Right now I've turned on HDR with 400nits cap for full window and details. It's usable right now with daylight in the room. I'll try a 200nit/200nit cap tonight and see how it goes.
 
I have found my salvation in RTX HDR. The Windows Auto HDR function was making my game (Persona 5 Royal) way too bright, especially in the menus. RTX HDR doesn't have this problem, and I can specifically limit the game to a certain peak brightness in the new NVIDIA App. Though even at 1000nits it's much more bearable than the Windows Auto HDR was at 400.

It was a PITA to get RTX HDR working. I had to plug my 2nd monitor into the IGP and then it still gave me errors saying to turn off DSR and Image Scaling even though they were off. A clean driver reinstall fixed that.
 
Does rtx hdr not support dsr and image scaling ?
The options explicitly say it doesn't. But right now the option isn't greyed out for me and I have some DSR factors enabled. Maybe you just can't use them at the same time.
 
So to clarify, is this over-brightness occurring when you're trying to use Windows Auto HDR? What about real HDR content?
 
So to clarify, is this over-brightness occurring when you're trying to use Windows Auto HDR? What about real HDR content?
Not too sure about native HDR content. I'm not playing any games that have native HDR. I tried some HDR video on youtube and in the daytime scenes it is way too bright at night.

RTX HDR is better than Auto HDR in this regard, but it's all too bright for me at night.

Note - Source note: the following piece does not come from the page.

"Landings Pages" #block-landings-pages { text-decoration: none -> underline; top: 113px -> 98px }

I know I said RTX HDR was the solution but after a while I couldn't take it.
 
Auto HDR and RTX HDR are supposed to be used on SDR content to change them into HDR. You aren't supposed to be applying them content that is already HDR.
 
Auto HDR and RTX HDR are supposed to be used on SDR content to change them into HDR. You aren't supposed to be applying them content that is already HDR.
I know. I'm using it on a game that doesn't support HDR.

BTW I got RTX HDR and DSR working together just fine. I had to change my desktop resolution to the DSR resolution and use borderless windowed mode.
 
Not too sure about native HDR content. I'm not playing any games that have native HDR. I tried some HDR video on youtube and in the daytime scenes it is way too bright at night.

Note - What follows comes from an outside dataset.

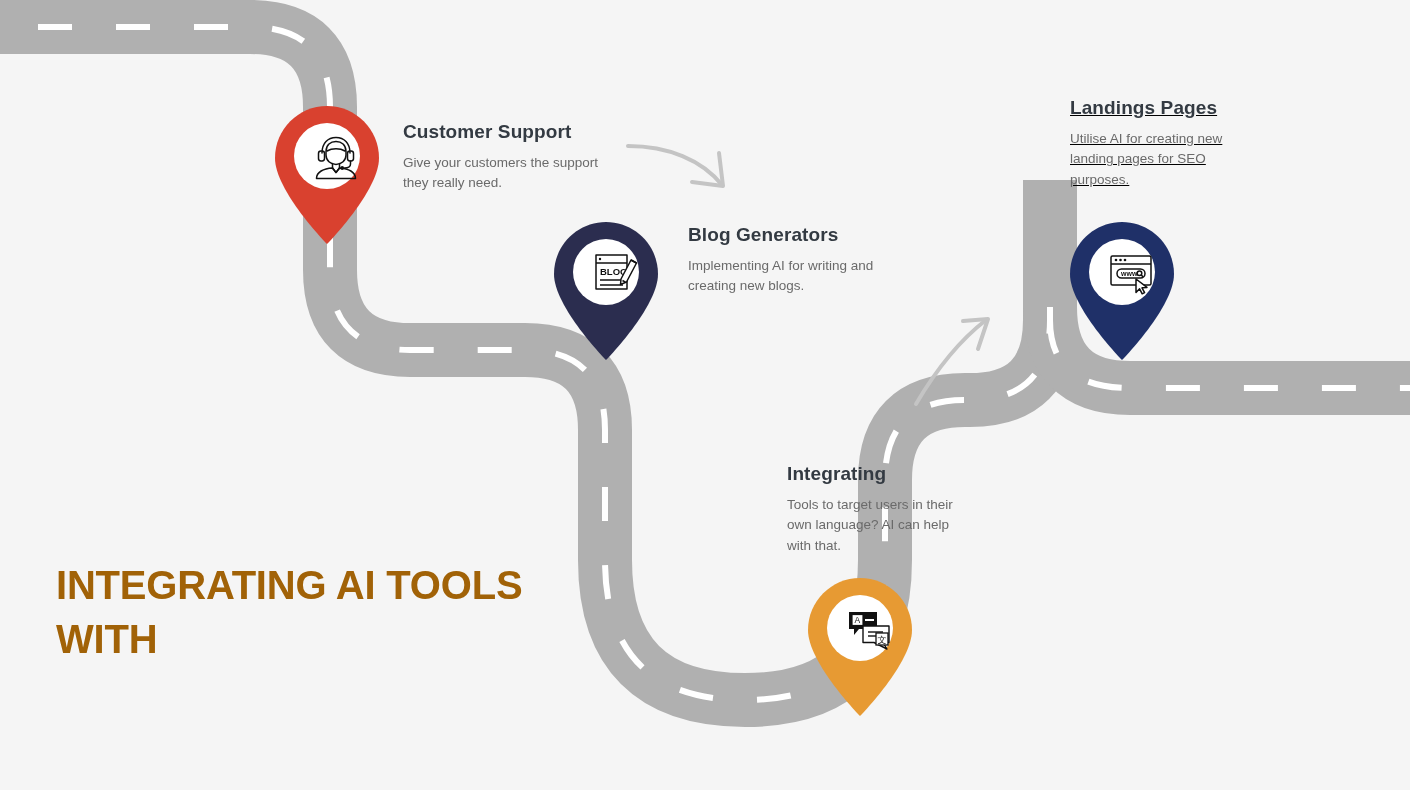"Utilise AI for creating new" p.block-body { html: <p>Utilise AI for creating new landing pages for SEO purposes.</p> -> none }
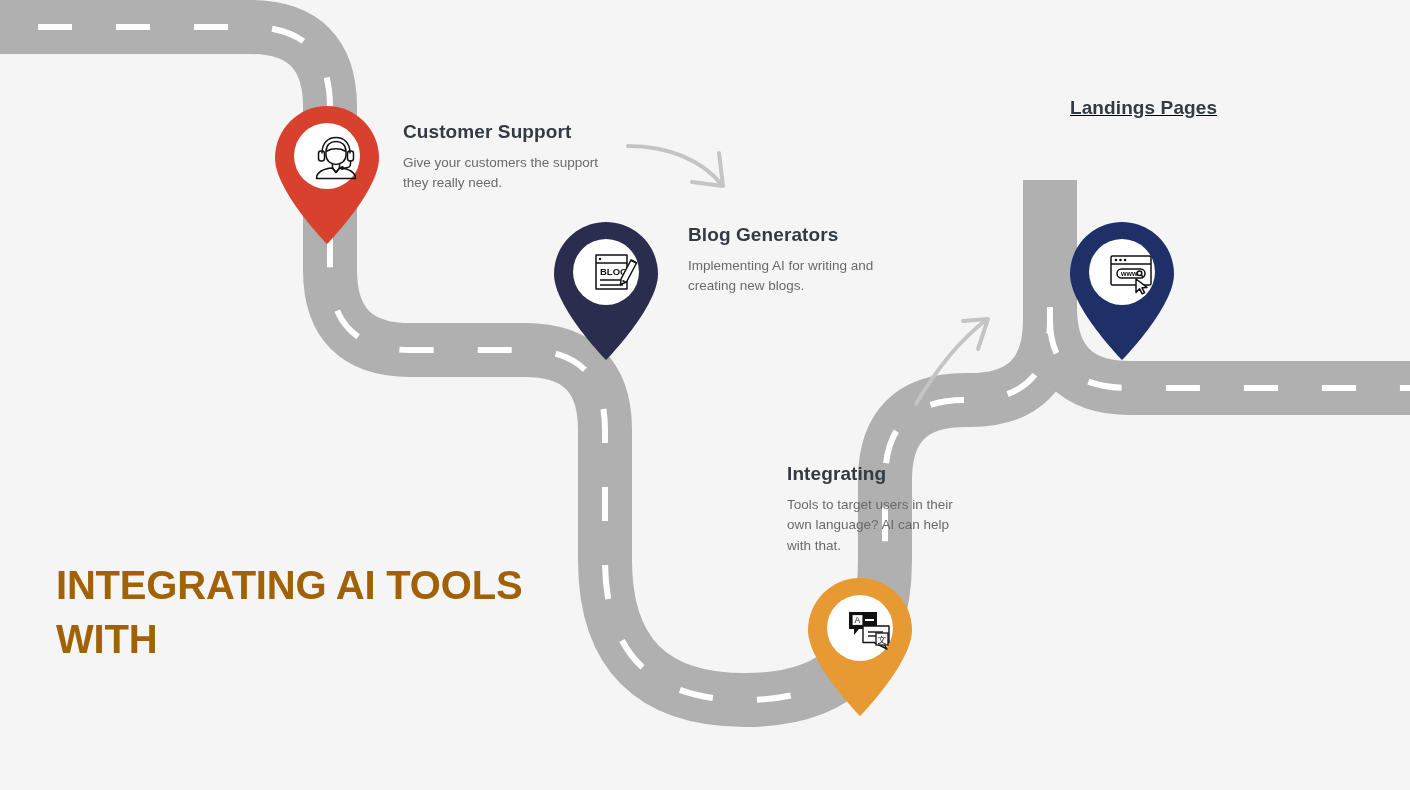"Tools to target users in" p.block-body { text: Tools -> Need }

RTX HDR is better than Auto HDR in this regard, but it's all too bright for me at night. I know I said RTX HDR was the solution but after a while I couldn't take it.
Out of curiosity have you tried Dynamic Vibrance with RTX HDR to see whether it makes a difference?
 
Does something like this look normal HDR for you? Or is it insanely bright and washed out?
 
Out of curiosity have you tried Dynamic Vibrance with RTX HDR to see whether it makes a difference?
I will try that.

I just loaded up Hellblade 2 and it seems my problem is only with non-HDR games. This game operates like I would expect. There is huge dynamic range but the menus and stuff aren't blindingly bright. Just things like the sun, light sources, and specular highlights are bright. Frankly it looks absolutely amazing.
 
try to not lower the cap in the HDR calibration tool, and just calibrate it properly to your monitor spec.

then try to change the brightness slider in windows 11 settings to the lowest. i think its buried inside the HDR submenu (you need to click the tiny HDR text in the same row as the HDR toggle)

if still too bright, try combine that with lower brightness in monitor OSD
 
try to not lower the cap in the HDR calibration tool, and just calibrate it properly to your monitor spec.

then try to change the brightness slider in windows 11 settings to the lowest. i think its buried inside the HDR submenu (you need to click the tiny HDR text in the same row as the HDR toggle)

if still too bright, try combine that with lower brightness in monitor OSD
That's exactly what I've done. It's fine. I get the benefit of proper HDR in games that support it and I don't get melted by 1000nit inventory screens in games that don't. I will stay clear or Auto-HDR and RTX HDR at night. During the day RTX HDR is usable but not at night.
 
So there's nothing wrong with the HDR capabilities of the monitor then.
Yes, there is nothing wrong with the monitor. Just too bright when using stuff that converts SDR content into HDR. I made this thread because I was confused since in HDR mode there are no brightness or color settings that function on the monitor. It took me a while to makes sense of that.